I got a phone call the other evening from Leo Tolstoy. I guess restraining orders only go one way.
"Heard anything new about the Arizona Young Readers Award?" he asked.
"Not yet," I said. "Why?"
"Because it doesn't exist!" he proclaimed, in that pre-Russian Revolution way of his. "It was replaced by the Grand Canyon Reader Award, and your stinkin' book wasn't even nominated!"
Although devastated, I wasn't about to let him have the last word. "Life As We Knew It is still nominated for five statewide awards," I said. "You're just jealous because you never won the Nobel Prize For Literature."
"Like you have," he said.
"Maybe I haven't," I said, saving my zinger for last. "But I'm still alive. You're dead, so you'll never win."
Either that made him really mad or his cell phone connection conked out. I stood still for a moment, holding my now silent phone in one hand, while wiping away tears of anguish with the other. If I'd had a third hand, I would have gotten some chocolate.
What if Tolstoy was right? Only the dead know Brooklyn, but that doesn't mean that's all they know.
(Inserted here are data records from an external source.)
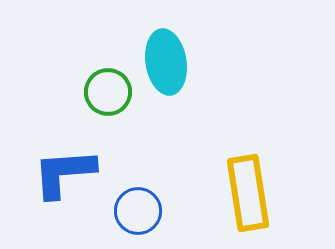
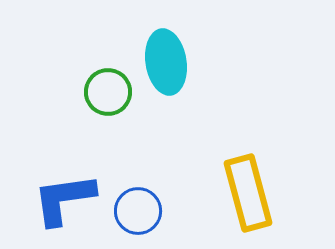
blue L-shape: moved 26 px down; rotated 4 degrees counterclockwise
yellow rectangle: rotated 6 degrees counterclockwise
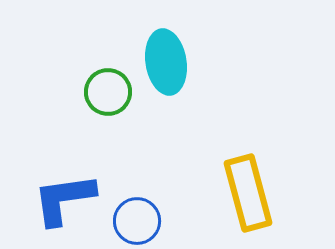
blue circle: moved 1 px left, 10 px down
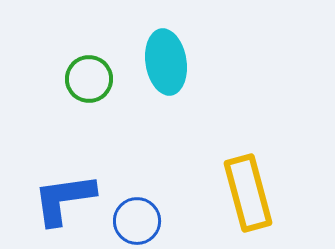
green circle: moved 19 px left, 13 px up
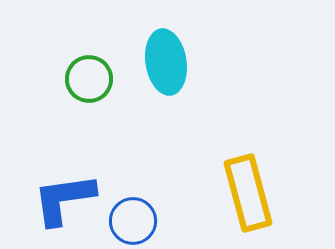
blue circle: moved 4 px left
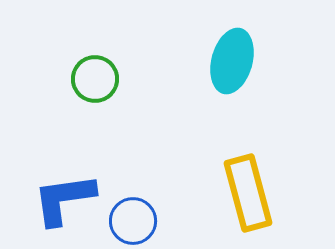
cyan ellipse: moved 66 px right, 1 px up; rotated 24 degrees clockwise
green circle: moved 6 px right
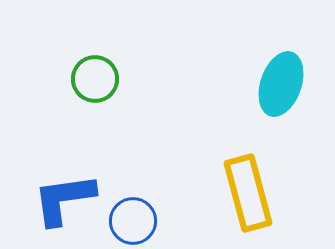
cyan ellipse: moved 49 px right, 23 px down; rotated 4 degrees clockwise
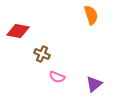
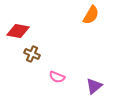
orange semicircle: rotated 48 degrees clockwise
brown cross: moved 10 px left
purple triangle: moved 2 px down
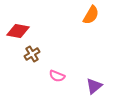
brown cross: rotated 35 degrees clockwise
pink semicircle: moved 1 px up
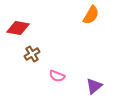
red diamond: moved 3 px up
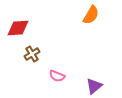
red diamond: rotated 15 degrees counterclockwise
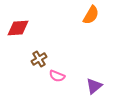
brown cross: moved 7 px right, 5 px down
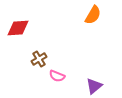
orange semicircle: moved 2 px right
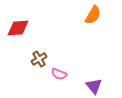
pink semicircle: moved 2 px right, 2 px up
purple triangle: rotated 30 degrees counterclockwise
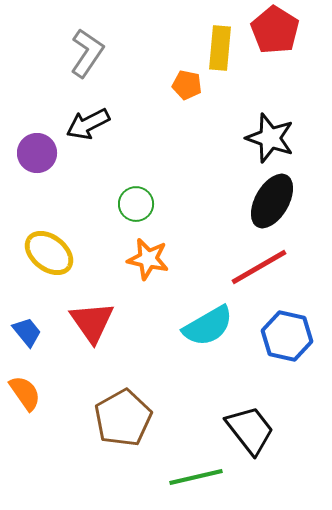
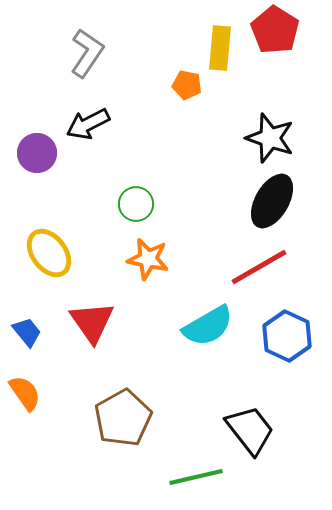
yellow ellipse: rotated 15 degrees clockwise
blue hexagon: rotated 12 degrees clockwise
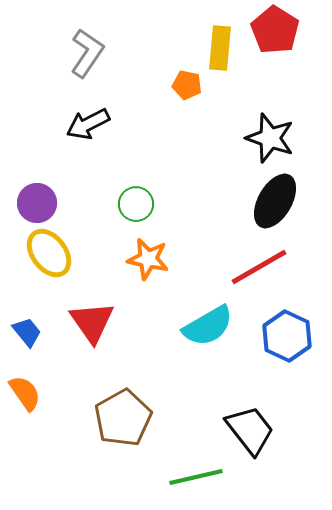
purple circle: moved 50 px down
black ellipse: moved 3 px right
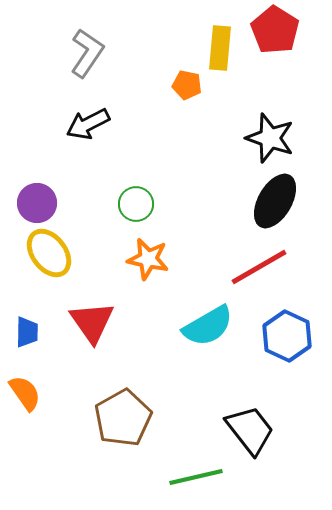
blue trapezoid: rotated 40 degrees clockwise
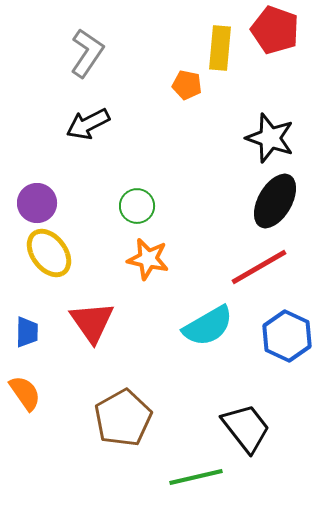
red pentagon: rotated 12 degrees counterclockwise
green circle: moved 1 px right, 2 px down
black trapezoid: moved 4 px left, 2 px up
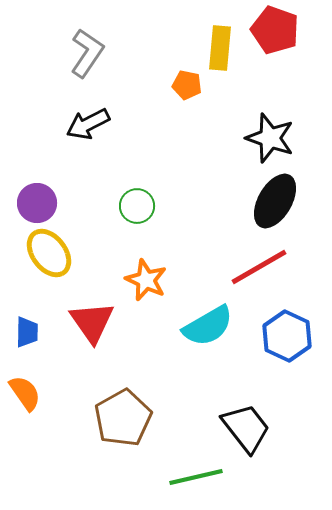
orange star: moved 2 px left, 21 px down; rotated 12 degrees clockwise
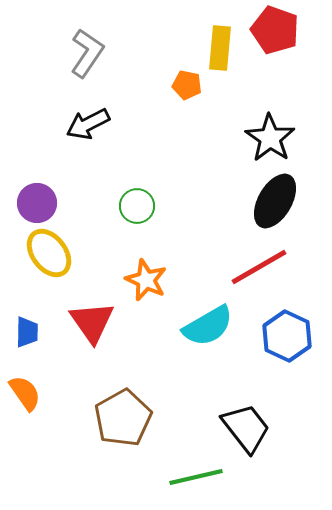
black star: rotated 15 degrees clockwise
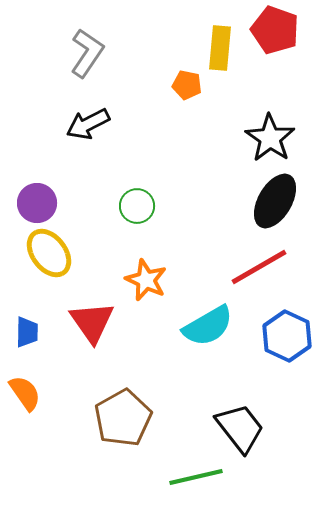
black trapezoid: moved 6 px left
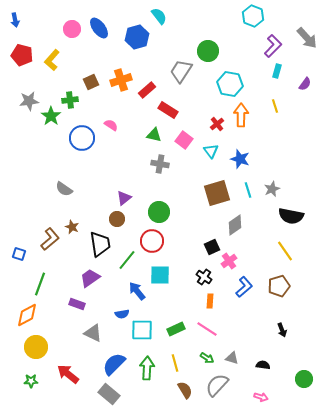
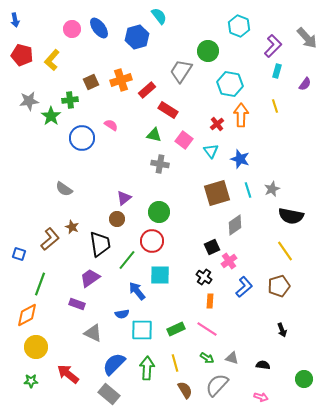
cyan hexagon at (253, 16): moved 14 px left, 10 px down
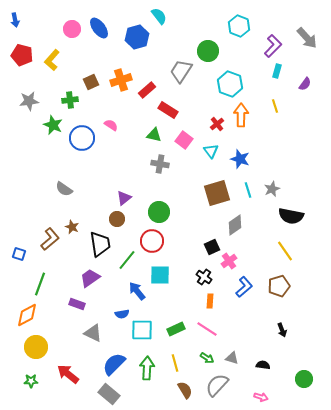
cyan hexagon at (230, 84): rotated 10 degrees clockwise
green star at (51, 116): moved 2 px right, 9 px down; rotated 12 degrees counterclockwise
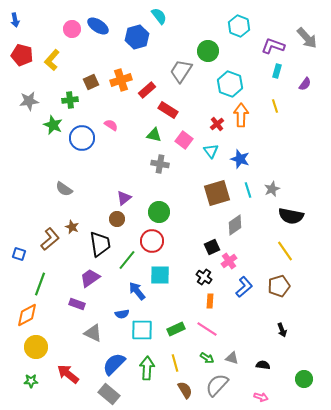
blue ellipse at (99, 28): moved 1 px left, 2 px up; rotated 20 degrees counterclockwise
purple L-shape at (273, 46): rotated 115 degrees counterclockwise
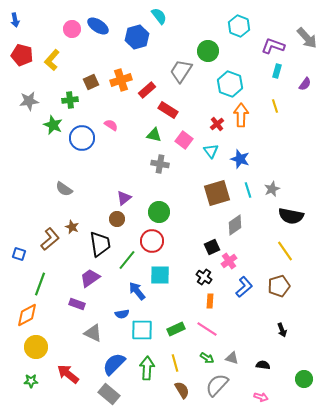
brown semicircle at (185, 390): moved 3 px left
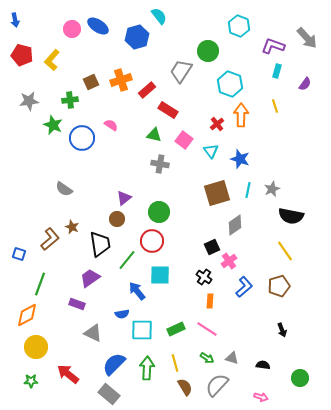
cyan line at (248, 190): rotated 28 degrees clockwise
green circle at (304, 379): moved 4 px left, 1 px up
brown semicircle at (182, 390): moved 3 px right, 3 px up
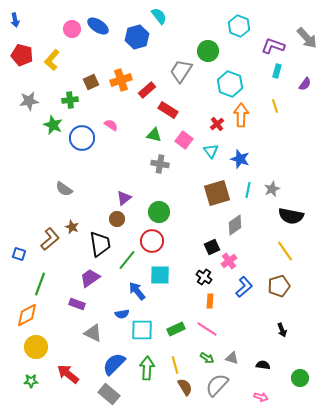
yellow line at (175, 363): moved 2 px down
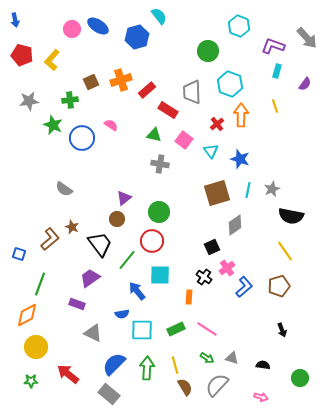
gray trapezoid at (181, 71): moved 11 px right, 21 px down; rotated 35 degrees counterclockwise
black trapezoid at (100, 244): rotated 28 degrees counterclockwise
pink cross at (229, 261): moved 2 px left, 7 px down
orange rectangle at (210, 301): moved 21 px left, 4 px up
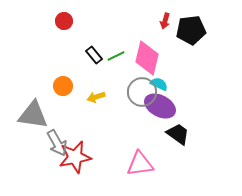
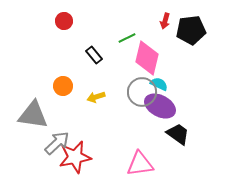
green line: moved 11 px right, 18 px up
gray arrow: rotated 104 degrees counterclockwise
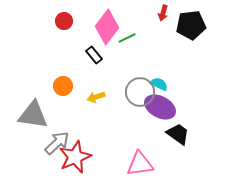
red arrow: moved 2 px left, 8 px up
black pentagon: moved 5 px up
pink diamond: moved 40 px left, 31 px up; rotated 24 degrees clockwise
gray circle: moved 2 px left
purple ellipse: moved 1 px down
red star: rotated 12 degrees counterclockwise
I put the phone down, wiped away the last of my tears, rammed some medicinal chocolate chips into my brave and courageous mouth, then went online to see how this terrible mistake had been made (and to find someone to blame while I was at it).
The first thing I did was confirm that there really had been a link saying that LAWKI was nominated for the Arizona Young Readers Award. And there was. I was deceived, not deceptive.
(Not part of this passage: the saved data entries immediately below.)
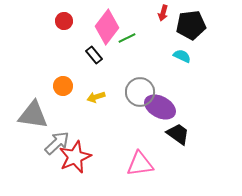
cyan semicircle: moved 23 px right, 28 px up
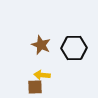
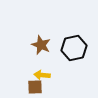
black hexagon: rotated 10 degrees counterclockwise
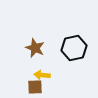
brown star: moved 6 px left, 3 px down
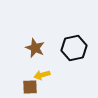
yellow arrow: rotated 21 degrees counterclockwise
brown square: moved 5 px left
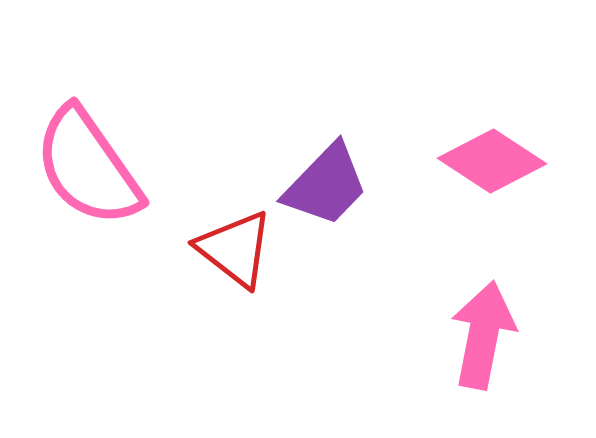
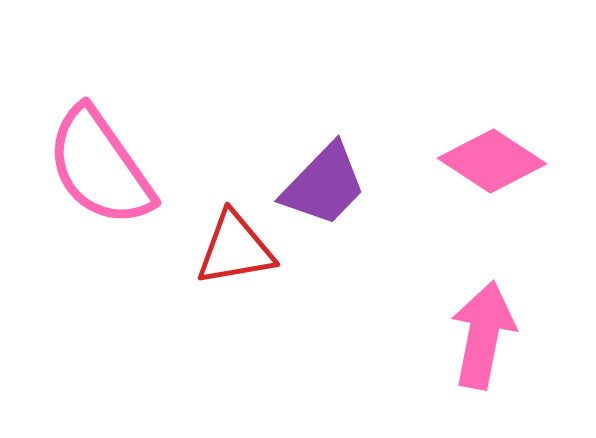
pink semicircle: moved 12 px right
purple trapezoid: moved 2 px left
red triangle: rotated 48 degrees counterclockwise
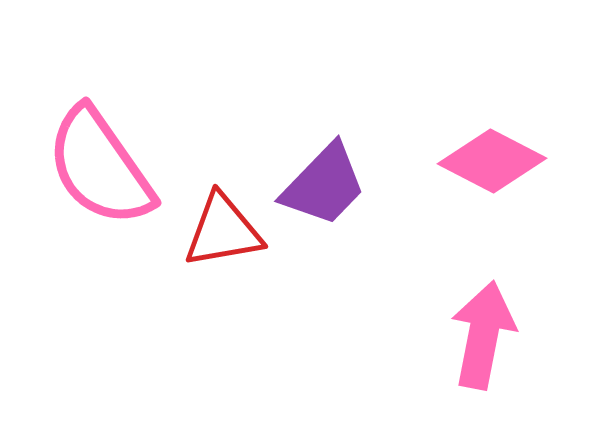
pink diamond: rotated 6 degrees counterclockwise
red triangle: moved 12 px left, 18 px up
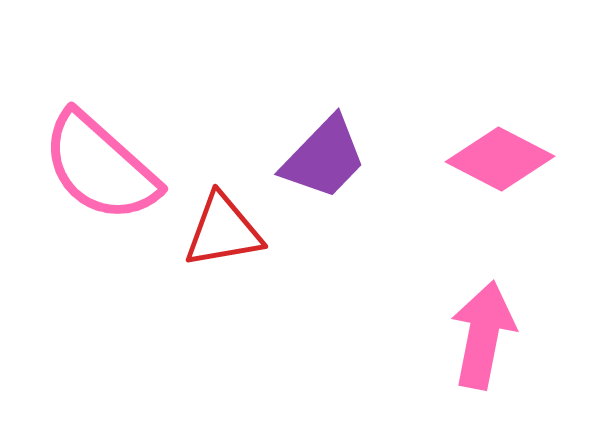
pink diamond: moved 8 px right, 2 px up
pink semicircle: rotated 13 degrees counterclockwise
purple trapezoid: moved 27 px up
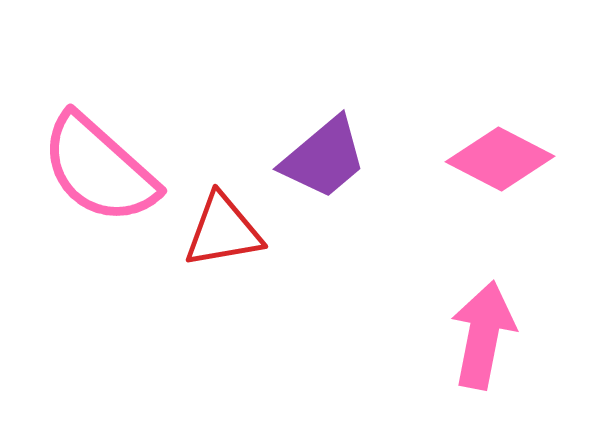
purple trapezoid: rotated 6 degrees clockwise
pink semicircle: moved 1 px left, 2 px down
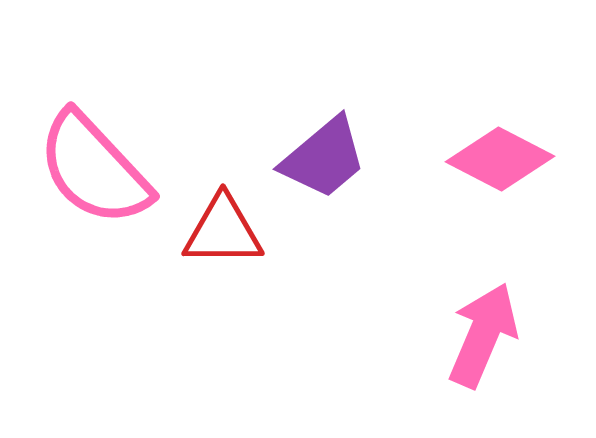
pink semicircle: moved 5 px left; rotated 5 degrees clockwise
red triangle: rotated 10 degrees clockwise
pink arrow: rotated 12 degrees clockwise
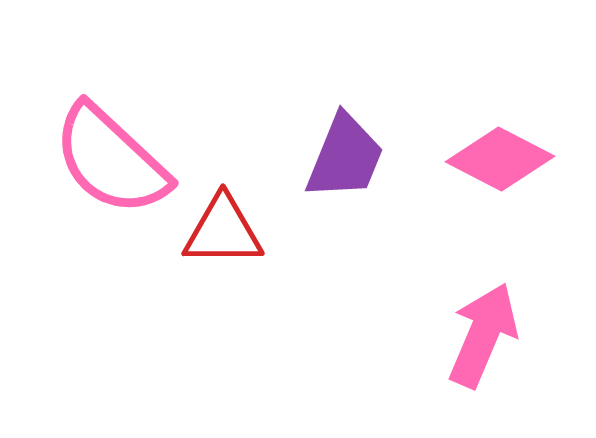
purple trapezoid: moved 21 px right, 1 px up; rotated 28 degrees counterclockwise
pink semicircle: moved 17 px right, 9 px up; rotated 4 degrees counterclockwise
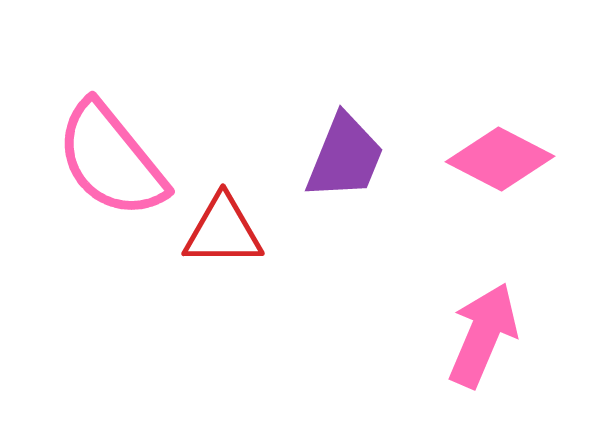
pink semicircle: rotated 8 degrees clockwise
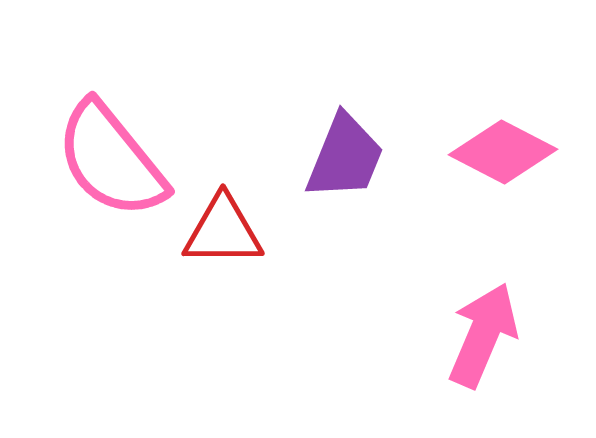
pink diamond: moved 3 px right, 7 px up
Then I checked out the Grand Canyon Reader Award. Sure enough, it had replaced the Arizona Young Readers Award, and indeed, LAWKI, masterpiece though it is, wasn't nominated.
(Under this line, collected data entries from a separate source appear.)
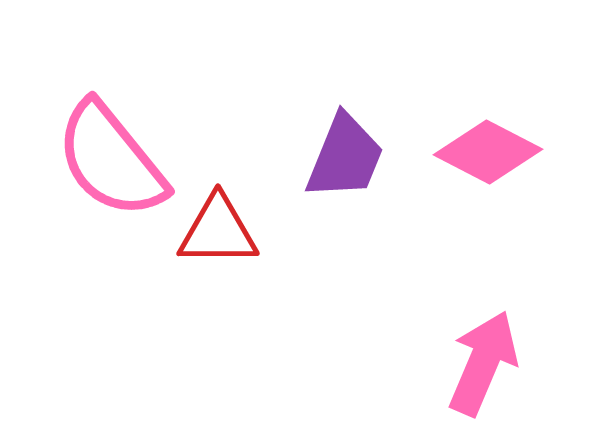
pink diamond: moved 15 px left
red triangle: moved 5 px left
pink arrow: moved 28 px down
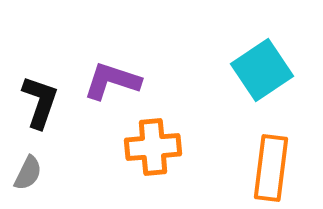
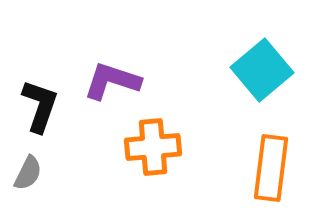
cyan square: rotated 6 degrees counterclockwise
black L-shape: moved 4 px down
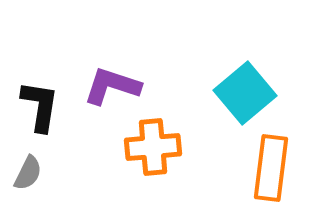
cyan square: moved 17 px left, 23 px down
purple L-shape: moved 5 px down
black L-shape: rotated 10 degrees counterclockwise
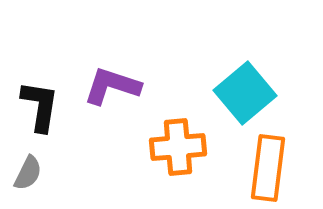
orange cross: moved 25 px right
orange rectangle: moved 3 px left
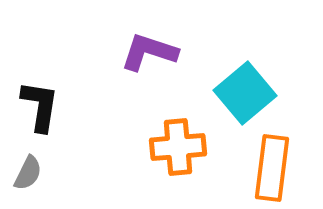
purple L-shape: moved 37 px right, 34 px up
orange rectangle: moved 4 px right
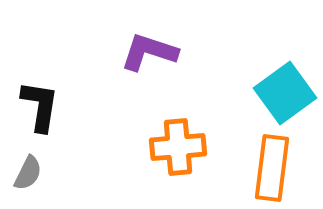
cyan square: moved 40 px right; rotated 4 degrees clockwise
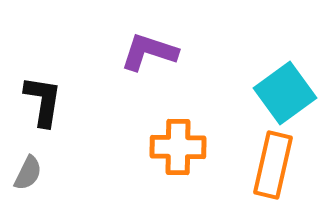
black L-shape: moved 3 px right, 5 px up
orange cross: rotated 6 degrees clockwise
orange rectangle: moved 1 px right, 3 px up; rotated 6 degrees clockwise
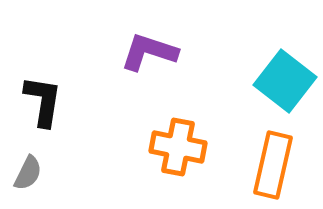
cyan square: moved 12 px up; rotated 16 degrees counterclockwise
orange cross: rotated 10 degrees clockwise
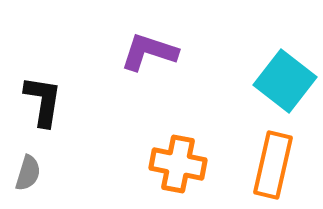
orange cross: moved 17 px down
gray semicircle: rotated 9 degrees counterclockwise
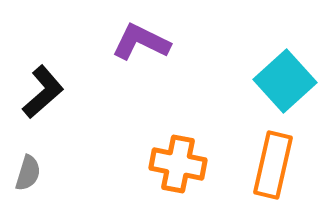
purple L-shape: moved 8 px left, 10 px up; rotated 8 degrees clockwise
cyan square: rotated 10 degrees clockwise
black L-shape: moved 9 px up; rotated 40 degrees clockwise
A fresh bout of tears and chocolate chips ensued. But I soldiered on, and after hours on line, devoted exclusively to resarch and Sudoku, I discovered what had happened.
The Amphitheater school system, in Arizona, had most generously nominated LAWKI for their own award, the Amphitheater Young Readers Award. And Yahoo (curse you Yahoo) had decided to label this the Arizona Young Readers Award, no doubt for the nefarious purpose of embarrassing me and increasing the value of their Hershey's Semi-Sweet Chocolate Chip stock.
So it is with great sadness (and a smear of chocolate on my upper lip), that I erase from the left side of my blog the Arizona Young Readers Award listing.
Lucky for me, I still have a shot at the Nobel.